Hello! This is Yuko Ozeki, the leader in North America.

On the way back from a trip to Arizona recently, I visited Salvation Mountain. This place became a topic of conversation more than ten years ago. At that time, I was in the midst of raising children and couldn’t find the time to go, so I had to give up on the idea. However, this time, almost by chance, I was able to go and I’m very grateful for it.

The person who created this mountain is Leonard Knight. He spent 30 years creating it simply because he wanted to convey the gospel message that “God loves you!” Besides the mountain, there are many other things around, like cars and boats, all with messages like “God Loves You” or pictures representing the nine fruits of the spirit, or “Bible,” “Bible” written endlessly on car bumpers. It’s hard to describe, but I felt the intensity of his conviction. For about 30 years, he worked diligently, alone, contemplating, praying, and talking to God while creating this mountain and its artworks. And while spending time with people who came to see this mountain, he continued to convey the love of God.

Thinking about this, I remembered Noah, who spent about 100 years (maybe a bit shorter) building the ark. Just like Leonard Knight, Noah worked quietly, building the ark to save humanity. Those 100 years were not just a time of physical labor; they were surely an incredibly long and deep time of communion with God, a time of prayer.

At JCFN, we occasionally hold retreats with contemplative prayer and times of silence called C-WIT. During the silent times, we engage in activities like coloring or drawing on stones while communing with God.

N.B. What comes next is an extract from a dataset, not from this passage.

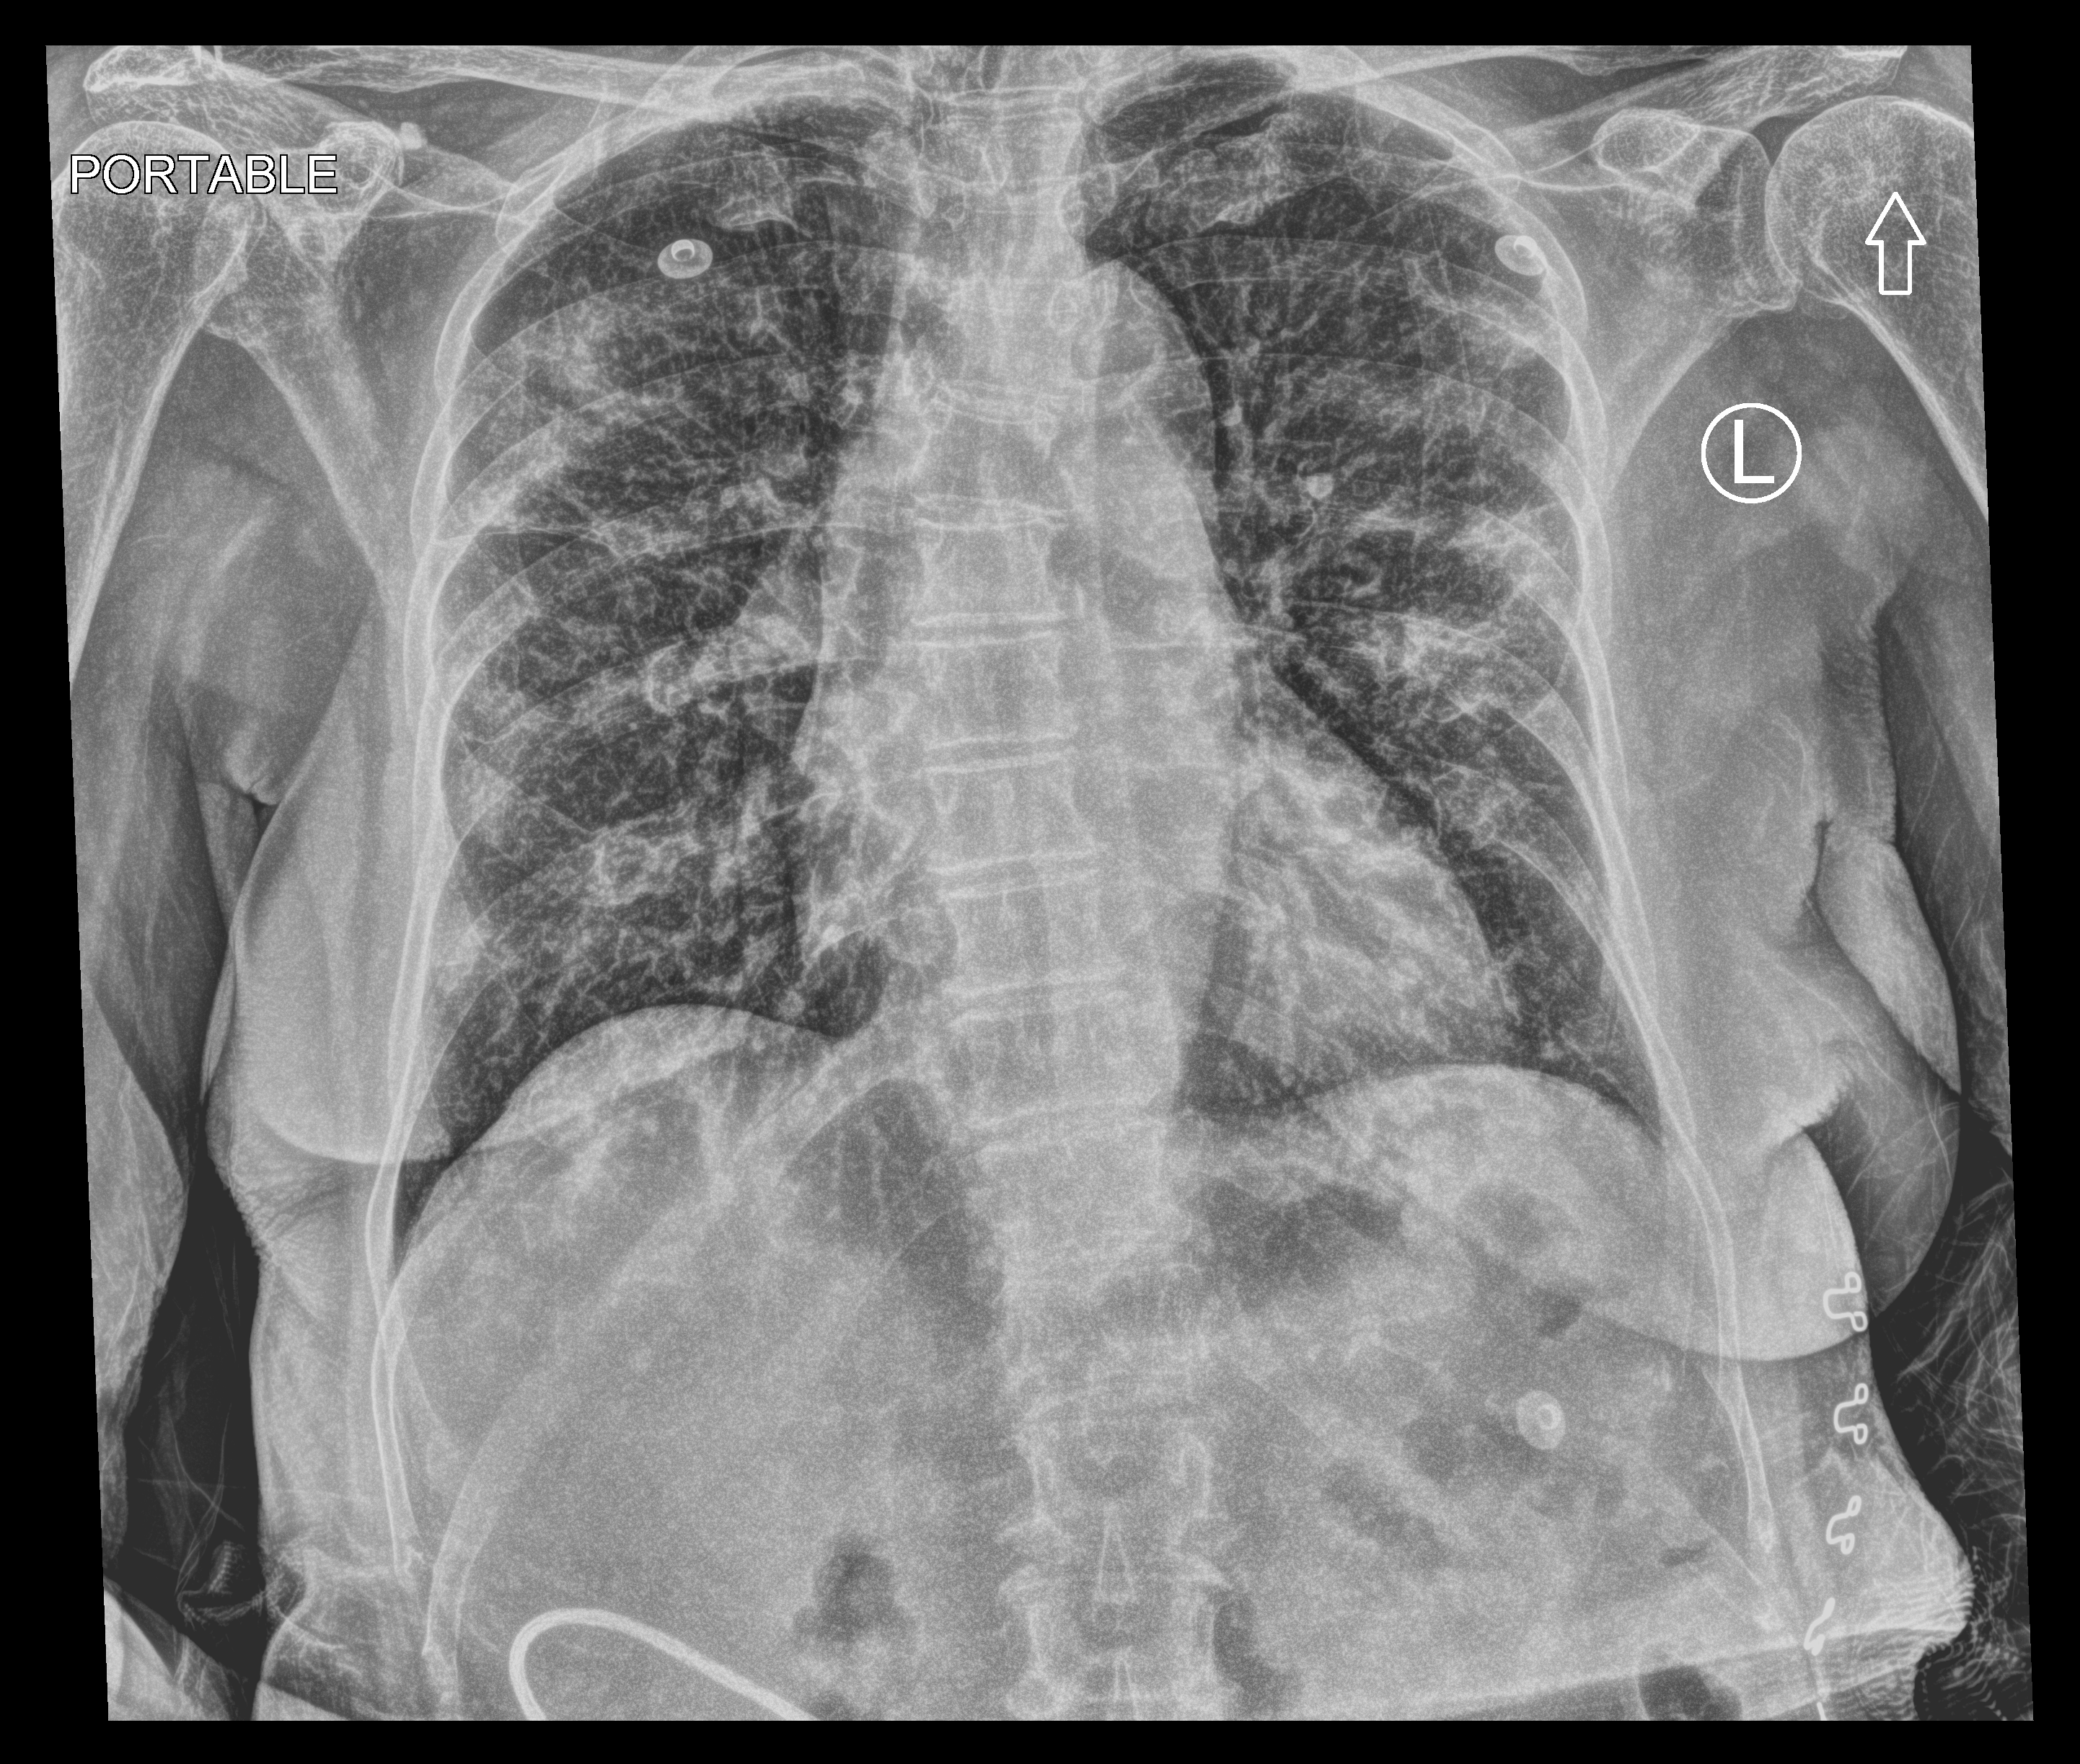
Bedside chest radiograph (computed radiography); anteroposterior (AP) projection. Female patient hospitalised with COVID-19, age 75–90 years.
Hospital-stay facts (about this admission, not read from this image; timing relative to this image not recorded):
- mechanically ventilated during this hospital stay: no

What Leonard and Noah did was on a much larger scale than a retreat of a few hours or days; it was a long, long time of silence and contemplative prayer. This realization filled me with a solemn feeling that is hard to describe.


(Note: Since the creator of Salvation Mountain, Leonard, has passed away for a long time, maintenance is needed in many places, and many areas are closed. If you haven’t been and are interested, I recommend going soon.)